* **YOUR OBJECTIVE**: Set out the lines from the start of the entries through the line containing "Tile 2 of 4", both included, as a numbered list with no blank lines. Leave the pictures out.

* **MATERIAL SUPPLIED**:
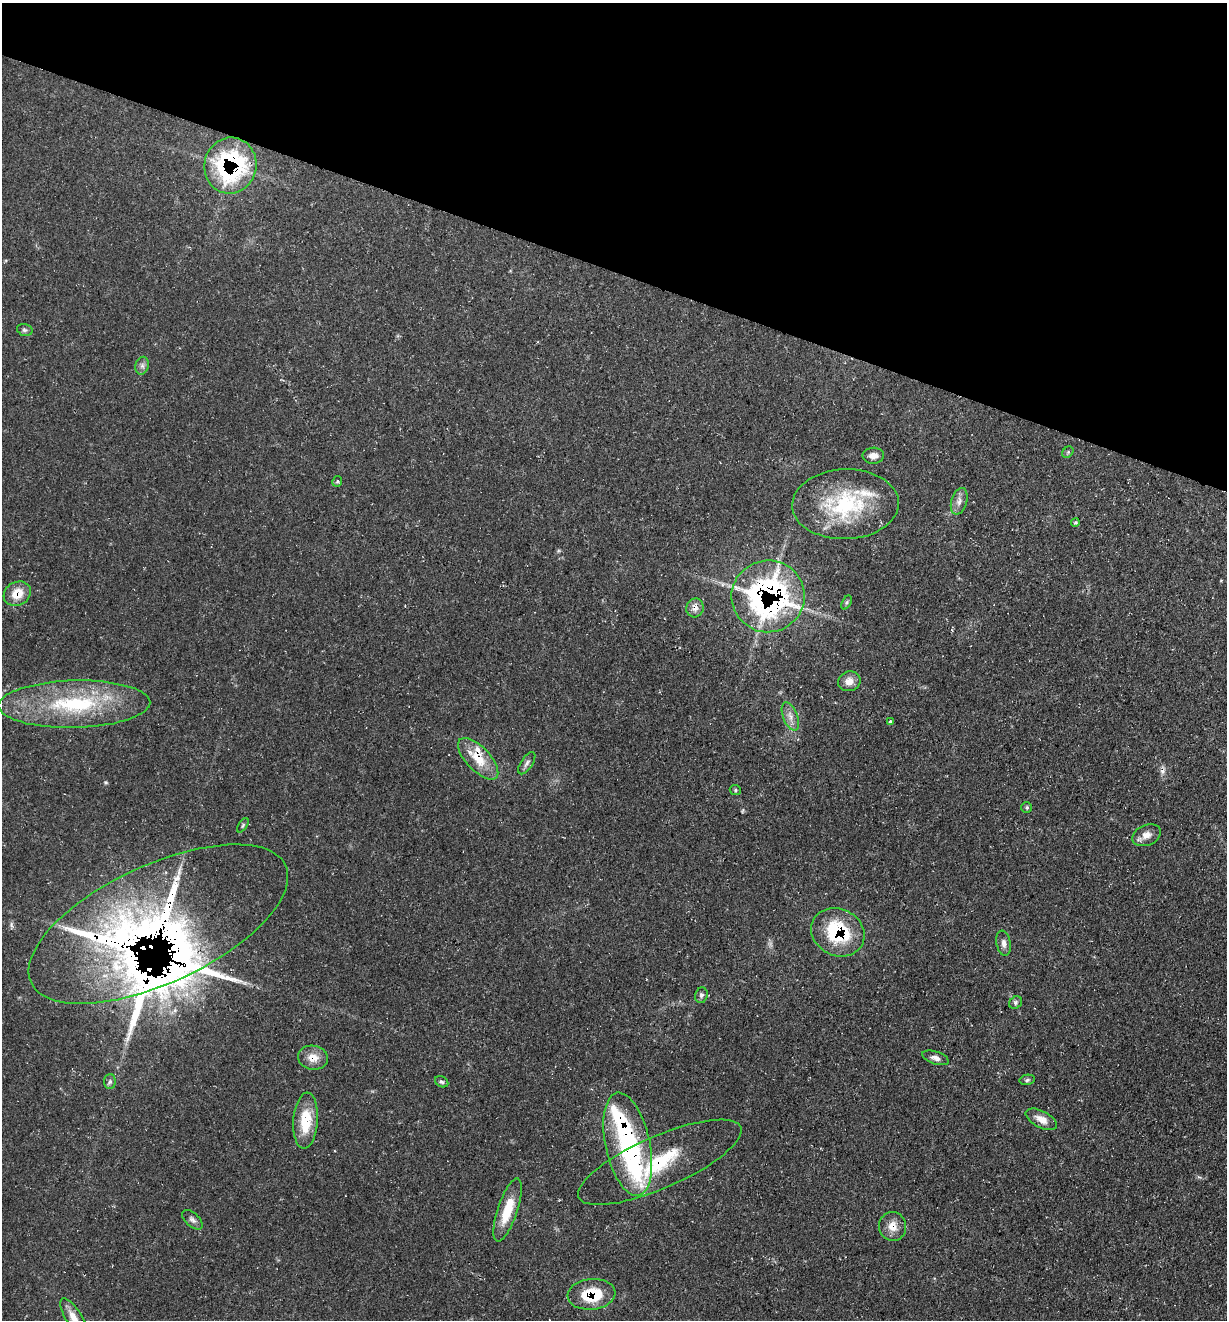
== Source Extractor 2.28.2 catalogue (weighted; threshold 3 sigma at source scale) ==
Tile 2 of 4 x 4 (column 2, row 1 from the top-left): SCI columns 1359-2583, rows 3954-5271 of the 5290 x 5272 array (HDU 1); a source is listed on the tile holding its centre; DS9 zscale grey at full resolution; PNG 1229 x 1322 px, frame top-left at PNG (2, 3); each listed source drawn as its Kron ellipse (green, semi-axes under 4 px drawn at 4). Shown black and unused: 21% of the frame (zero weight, under 3 of 4 exposures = <1% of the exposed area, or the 3 px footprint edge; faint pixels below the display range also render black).
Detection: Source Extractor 2.28.2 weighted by HDU 2 'WHT'; one run over the whole footprint, this tile lists its part. Background 0.163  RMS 0.0072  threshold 0.0326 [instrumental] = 3 sigma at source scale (4.5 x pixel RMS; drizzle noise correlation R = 1.50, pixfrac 1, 0.05/0.05 arcsec/px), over >= 5 px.
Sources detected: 55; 1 cosmic-ray / hot-pixel residue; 1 long thin detection or spike segment (spike, bleed or trail) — neither listed nor drawn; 11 inside a brighter listed object's ellipse — not listed separately; the other 42 listed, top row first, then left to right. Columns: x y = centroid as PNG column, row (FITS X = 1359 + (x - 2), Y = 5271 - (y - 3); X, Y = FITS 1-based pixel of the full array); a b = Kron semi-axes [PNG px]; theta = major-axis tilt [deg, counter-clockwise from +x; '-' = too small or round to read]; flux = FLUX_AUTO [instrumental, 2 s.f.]
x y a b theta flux
230 166 28 26 78 120
25 330 8 5 -15 1.6
142 366 9 6 76 2.6
1068 452 6 5 - 1.3
873 456 11 8 3 4.4
337 481 5 5 - 1
959 501 14 7 73 4.5
845 504 53 35 2 72
1075 522 4 4 - 1.1
17 594 14 11 28 13
768 596 36 36 - 230
847 602 7 4 60 1.4
695 608 9 8 - 4.3
849 681 11 10 - 5.9
74 704 76 23 1 77
790 716 15 7 -68 5.2
890 722 4 3 - 1.5
478 759 26 11 -46 18
527 763 13 6 56 2.7
735 790 6 5 - 1.2
1027 808 5 5 - 1.2
243 825 8 4 55 1.1
1146 835 15 10 23 5.9
158 924 140 59 25 360
838 932 27 23 -27 50
1004 943 13 7 -80 3.8
701 995 8 6 74 2
1016 1003 7 5 39 1.8
313 1058 15 12 -9 8.8
935 1058 14 6 -18 3.8
1027 1080 7 5 12 1.6
110 1082 7 6 - 1.8
442 1082 7 5 -29 1.6
1041 1119 17 8 -28 6.8
306 1121 28 12 86 23
628 1144 52 22 -78 100
660 1162 88 26 23 72
508 1210 33 10 71 21
192 1220 12 6 -43 2.7
893 1226 14 13 - 8.2
591 1294 24 15 6 30
74 1318 22 8 -59 7.8
Overlapping masked pixels (flux is a lower limit): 12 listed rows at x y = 230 166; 17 594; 768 596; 695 608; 478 759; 158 924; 838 932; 313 1058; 628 1144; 660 1162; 893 1226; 591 1294
Isophote crosses this tile's border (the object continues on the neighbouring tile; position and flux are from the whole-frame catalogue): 1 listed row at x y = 74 1318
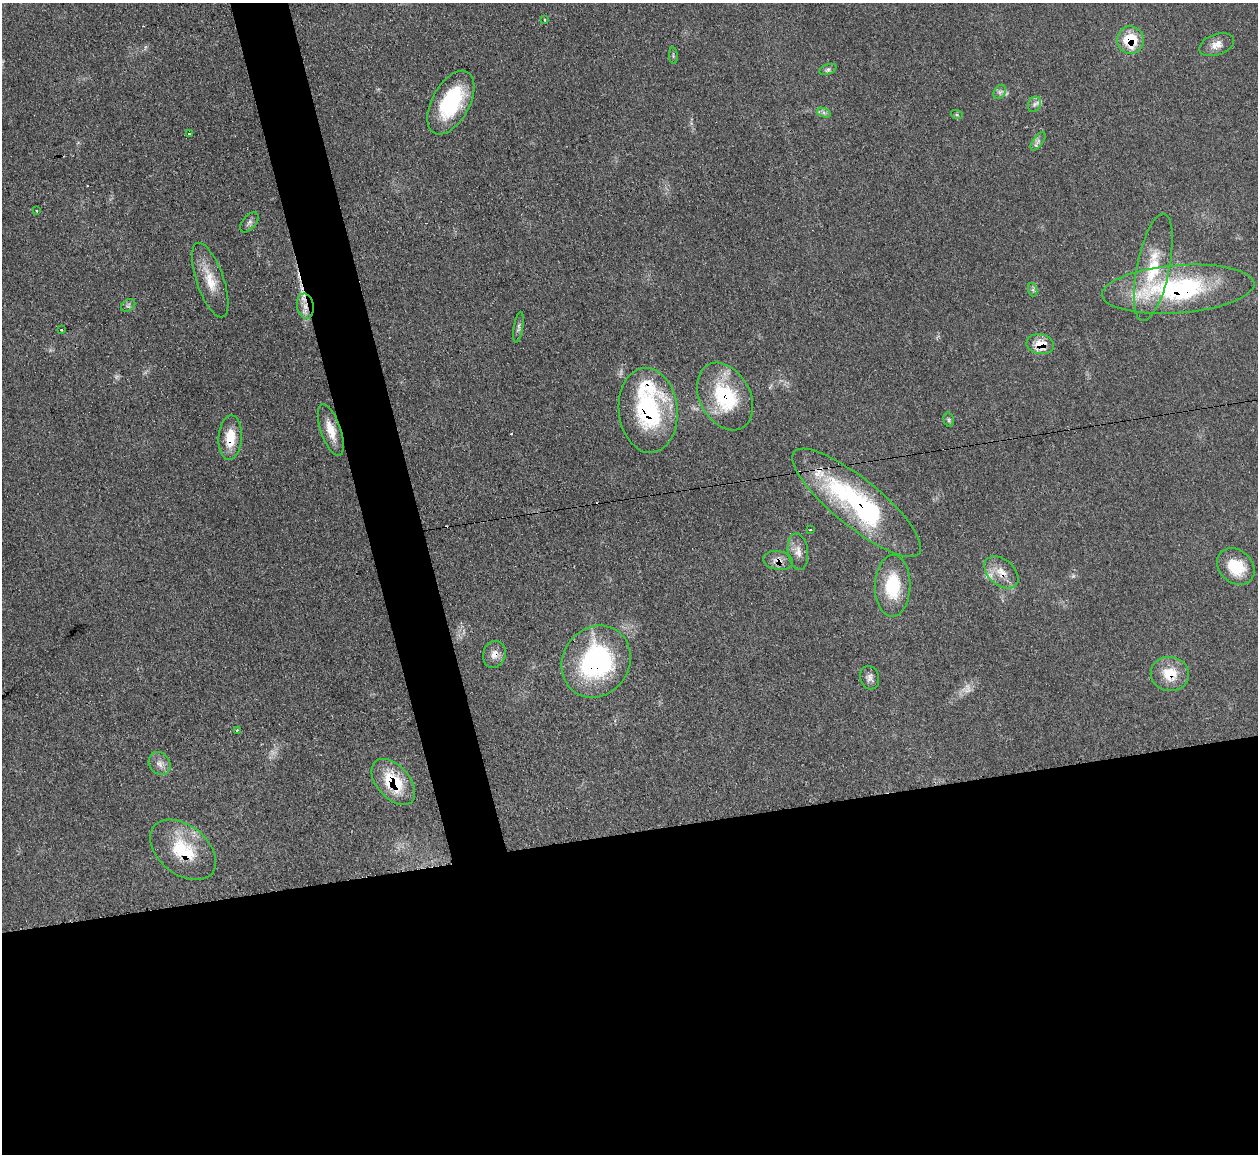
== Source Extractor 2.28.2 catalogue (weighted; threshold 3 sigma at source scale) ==
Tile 15 of 4 x 4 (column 3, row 4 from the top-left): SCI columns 2513-3768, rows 253-1404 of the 5025 x 4997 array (HDU 1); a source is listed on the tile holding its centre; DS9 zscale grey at full resolution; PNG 1260 x 1156 px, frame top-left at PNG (2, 3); each listed source drawn as its Kron ellipse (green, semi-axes under 4 px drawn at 4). Shown black and unused: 31% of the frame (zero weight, under 3 of 4 exposures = <1% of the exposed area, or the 3 px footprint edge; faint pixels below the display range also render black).
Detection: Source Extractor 2.28.2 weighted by HDU 2 'WHT'; one run over the whole footprint, this tile lists its part. Background 0.0431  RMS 0.0056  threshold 0.0251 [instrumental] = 3 sigma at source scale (4.5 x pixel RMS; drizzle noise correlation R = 1.50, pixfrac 1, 0.05/0.05 arcsec/px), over >= 5 px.
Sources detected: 55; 4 too faint to see at this stretch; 5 cosmic-ray / hot-pixel residue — neither listed nor drawn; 3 inside a brighter listed object's ellipse — not listed separately; the other 43 listed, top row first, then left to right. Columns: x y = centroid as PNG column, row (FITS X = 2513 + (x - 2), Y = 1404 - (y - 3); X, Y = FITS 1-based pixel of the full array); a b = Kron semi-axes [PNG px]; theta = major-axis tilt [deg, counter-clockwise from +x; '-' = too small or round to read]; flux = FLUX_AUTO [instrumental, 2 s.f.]
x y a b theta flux
544 19 3 2 - 0.5
1130 40 14 13 - 20
1217 45 18 10 19 5.4
673 56 8 3 -86 0.79
828 69 9 5 22 1.5
1000 92 8 5 60 1.6
451 102 35 18 61 44
1034 104 8 6 67 2
824 113 7 4 -19 1.4
957 115 6 4 -18 0.75
189 134 3 2 - 0.48
1038 141 10 5 55 1.9
36 211 3 3 - 0.94
249 222 12 6 50 1.9
1153 267 54 16 79 29
210 280 39 13 -71 14
1178 289 76 24 4 97
1033 290 7 4 -73 1.2
128 305 8 5 31 1.4
305 306 13 8 -80 5.5
518 327 16 4 81 1.9
61 330 3 2 - 0.99
1040 344 14 10 -9 11
725 396 36 25 -61 42
648 410 42 29 -84 76
949 420 7 5 -74 1.1
331 430 27 10 -71 9.4
230 438 22 11 86 13
857 503 80 23 -39 95
810 530 3 2 - 1.1
798 552 18 10 -81 5
778 561 15 9 -10 5
1236 567 20 16 -41 19
1001 572 19 13 -41 8.2
893 586 31 17 89 26
494 654 14 11 72 4.7
596 662 37 33 57 91
1170 674 19 17 -10 14
870 678 12 9 -75 2.9
237 730 3 3 - 0.88
160 763 12 10 -54 4.1
393 782 27 16 -49 27
183 850 37 24 -38 29
Overlapping masked pixels (flux is a lower limit): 15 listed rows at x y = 1130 40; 1178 289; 305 306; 1040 344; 725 396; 648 410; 230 438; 857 503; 778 561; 1001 572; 494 654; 596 662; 1170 674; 393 782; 183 850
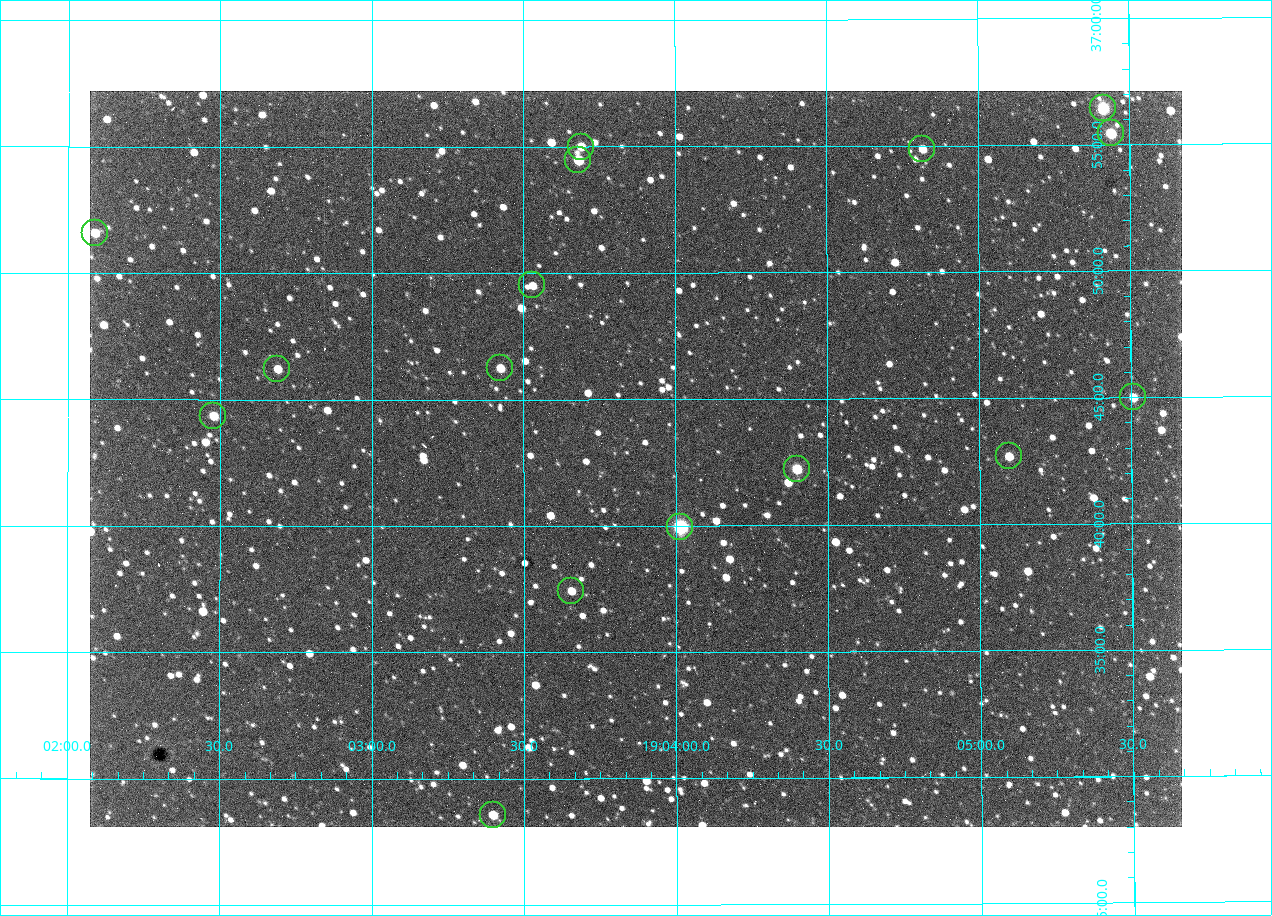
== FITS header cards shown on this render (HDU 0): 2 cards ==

* **EXERCISE RESULT**:
1. == Source Extractor 2.28.2 catalogue (weighted; threshold 3 sigma at source scale) ==
2. Tile 2 of 4 x 4 (column 2, row 1 from the top-left): SCI columns 1359-2583, rows 3954-5271 of the 5290 x 5272 array (HDU 1); a source is listed on the tile holding its centre; DS9 zscale grey at full resolution; PNG 1229 x 1322 px, frame top-left at PNG (2, 3); each listed source drawn as its Kron ellipse (green, semi-axes under 4 px drawn at 4). Shown black and unused: 21% of the frame (zero weight, under 3 of 4 exposures = <1% of the exposed area, or the 3 px footprint edge; faint pixels below the display range also render black).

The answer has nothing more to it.